Other financial arrangements might have worked far better than a “secret” contract adopted by a board of dubious legal authority. A Certified Public Accountant, a financial planner, or even an insurance specialist could have suggested many options and revealed their relevant costs. The pastor and the church may have had a moral obligation to the widow. Whether either fulfilled that obligation is a moral question not within the scope of this report. During the pastor’s ministry, a retirement plan should have been in place other than the employment contract survivorship clause. Both the pastor and the church leadership should have enacted it.
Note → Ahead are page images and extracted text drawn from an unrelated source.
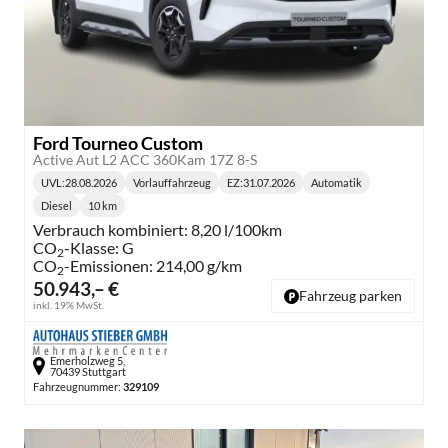
Ford Tourneo Custom
Active Aut L2 ACC 360Kam 17Z 8-S
UVL
:
28.08.2026
Vorlauffahrzeug
EZ:
31.07.2026
Automatik
Lieferzeit:
Getriebe:
Diesel
10 km
Kraftstoff:
Kilometerstand:
Verbrauch kombiniert:
8,20 l/100km
CO
-Klasse:
G
2
CO
-Emissionen:
214,00 g/km
2
50.943,– €
Fahrzeug parken
inkl. 19% MwSt.
Emerholzweg 5,
70439 Stuttgart
Fahrzeugnummer:
329109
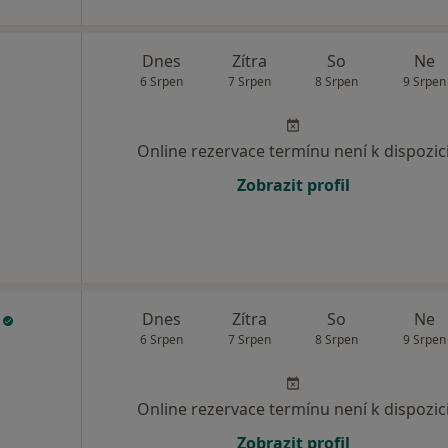
Dnes
Zítra
So
Ne
6 Srpen
7 Srpen
8 Srpen
9 Srpen
Online rezervace termínu není k dispozic
Zobrazit profil
.
Dnes
Zítra
So
Ne
6 Srpen
7 Srpen
8 Srpen
9 Srpen
Online rezervace termínu není k dispozic
Zobrazit profil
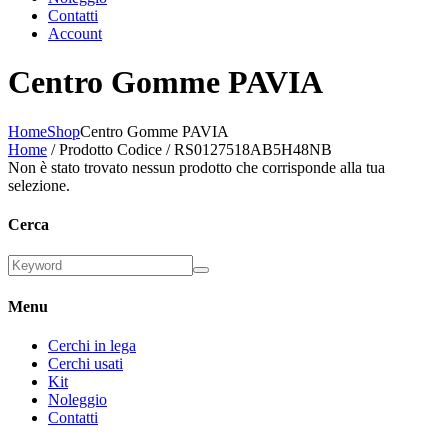
Contatti
Account
Centro Gomme PAVIA
Home
Shop
Centro Gomme PAVIA
Home
/ Prodotto Codice / RS0127518AB5H48NB
Non è stato trovato nessun prodotto che corrisponde alla tua
selezione.
Cerca
Menu
Cerchi in lega
Cerchi usati
Kit
Noleggio
Contatti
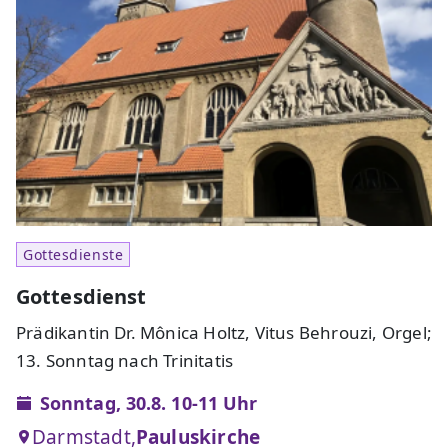
Gottesdienste
Gottesdienst
Prädikantin Dr. Mônica Holtz, Vitus Behrouzi, Orgel;
13. Sonntag nach Trinitatis
Sonntag, 30.8. 10-11 Uhr
Darmstadt,
Pauluskirche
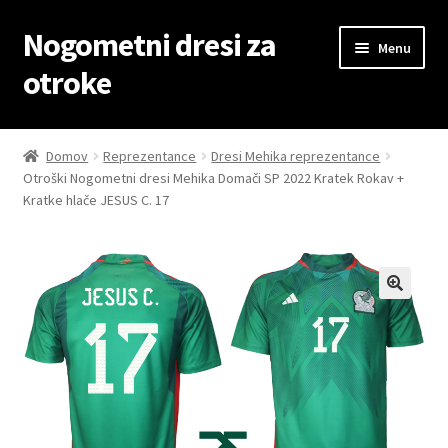
Nogometni dresi za
Skip
Skip
Menu
to
to
otroke
navigation
content
Domov
Domov
Reprezentance
Dresi Mehika reprezentance
Otroški Nogometni dresi Mehika Domači SP 2022 Kratek Rokav +
Blog
Kratke hlače JESUS C. 17
Kontaktiraj nas
Košarica
Moj račun
Trgovina
Zaključek nakupa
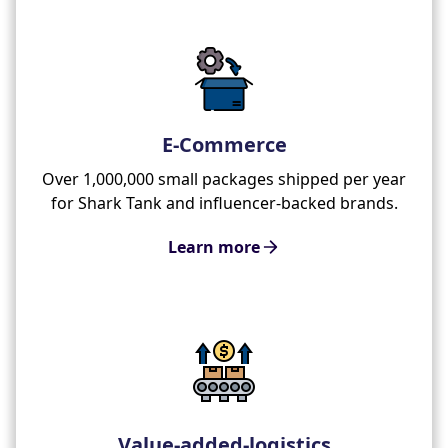
E-Commerce
Over 1,000,000 small packages shipped per year
for Shark Tank and influencer-backed brands.
Learn more
Value-added-logistics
A life insurance employment benefit, for example, would have been the easiest solution.

PROCEDURAL LAW BARRIERS TO CHURCH LAWSUITS

There are no statistics available, and if they were asserted their reliability would be suspect, regarding whether lawsuits involving churches are terminated on procedural grounds as often, more often, or less often than lawsuits involving other private or commercial entities. For one thing, the determination as to the precise role each argument played in a disposition is sometimes determined subjectively by the reviewer of the opinion. That disclaimer aside, many lawsuits involving churches do not proceed to a decision on the merits or even to a point sufficiently definitive to be reported here. Also, many state trial courts are not fully integrated into the world wide web such that interlocutory or even final trial court decisions are rarely sufficiently visible to be reported here. That does not mean they are not important cases or decisions. If we cannot see them, however, we cannot report them. However, sometimes the trial court’s procedural rulings are appealed and become visible.

In Eaddy v Capers, Slip Op. (unpublished) (S. Car., App., 2018), the court of appeals affirmed a trial court’s summary judgment that the excommunication of the Plaintiff was outside the jurisdiction of the South Carolinian courts. The trial court held it did not have jurisdiction over church disciplinary matters under the Ecclesiastical Abstention Doctrine. The appellate court noted that Plaintiff’s new arguments on appeal had not been submitted to the trial court and ruled upon, or otherwise preserved for appellate review. The new arguments were that (1) the church leadership had not been properly elected so they did not have authority to conduct church disciplinary proceedings and (2) that the Ecclesiastical Abstention Doctrine as interpreted by South Carolina did not apply to a congregational church like the defendant. But, because the arguments were not preserved for review, they could not be considered.

Preservation of arguments for appellate review is fundamental but trial counsel sometimes believe they have when they have not. That is a cautionary thought for church lawyers, too. Before trial level proceedings close, it may be necessary to review motions and court rulings on them issued many months or even years previously rather than rely on sometimes fallible memory. Making sure court rulings from the bench have been suitably memorialized in writing in the court record can also be a challenge if some of the proceedings were oral argument.